Merkel unter Druck

Die Kanzlerin ist nicht zu beneiden. Ihre Dauerfehde mit Horst Seehofer über die Flüchtlingspolitik schien leidlich befriedet.

Doch mit der schrecklichen Bluttat in Berlin, deren Umstände immer noch weitgehend im Dunkeln liegen, ist der Konflikt zwischen den beiden Widersachern nun mit umso größerer Wucht zurückgekehrt.

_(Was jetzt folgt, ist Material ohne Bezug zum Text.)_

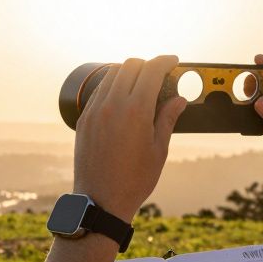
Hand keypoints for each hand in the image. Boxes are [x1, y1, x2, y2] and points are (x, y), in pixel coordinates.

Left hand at [73, 56, 187, 219]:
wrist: (101, 200)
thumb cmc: (134, 180)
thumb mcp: (159, 150)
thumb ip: (168, 119)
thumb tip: (179, 100)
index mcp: (135, 111)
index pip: (151, 70)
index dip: (165, 61)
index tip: (173, 61)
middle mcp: (112, 105)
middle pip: (129, 65)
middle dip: (147, 64)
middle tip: (159, 74)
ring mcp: (94, 111)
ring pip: (111, 75)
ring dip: (128, 73)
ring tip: (140, 85)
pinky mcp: (83, 119)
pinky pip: (98, 91)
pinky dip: (112, 87)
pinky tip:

Seehofer stellt die "gesamte Zuwanderungs- und Sicherheitspolitik" infrage. Das mag moderater klingen als die unsägliche Parole der AfD ("Es sind Merkels Tote"), aber die Stoßrichtung ist dieselbe: Die Kanzlerin und ihre Flüchtlingspolitik sind schuld, wenn es irgendwo in Deutschland knallt. Früher waren unsichere Zeiten häufig ein Konjunkturprogramm für die jeweilige Bundesregierung. Das hat sich geändert. Wenn Bundesinnenminister Thomas de Maizière nun zur Besonnenheit mahnt und dafür plädiert, erst einmal die Fakten auszuleuchten, dann gilt das offenbar nicht mehr nur bei der AfD als Verweichlichung. Sondern auch bei der CSU. Dabei weiß die Union, dass es mit Merkel und deren Flüchtlingspolitik sicher schwer wird. Aber ohne Merkel geht gar nichts. Also müssten die beiden Schwesterparteien eigentlich fest zusammenstehen, anstatt sich zu zerstreiten. Innerparteilicher Zoff hat jedenfalls noch in keinem Wahlkampf für Pluspunkte gesorgt. Vor der Bundestagswahl 2017 wird noch über die Landesparlamente im Saarland sowie in Schleswig-Holstein und Nordrhein-Westfalen abgestimmt. Sollte Seehofer mit dem Konflikt nur spielen, so hat er weniger Zeit, als er denkt, um ihn wieder beizulegen. So macht er die AfD womöglich schon beim Start ins Wahljahr stark und gefährdet am Ende die gemeinsame Kanzlerschaft von CDU und CSU im Herbst.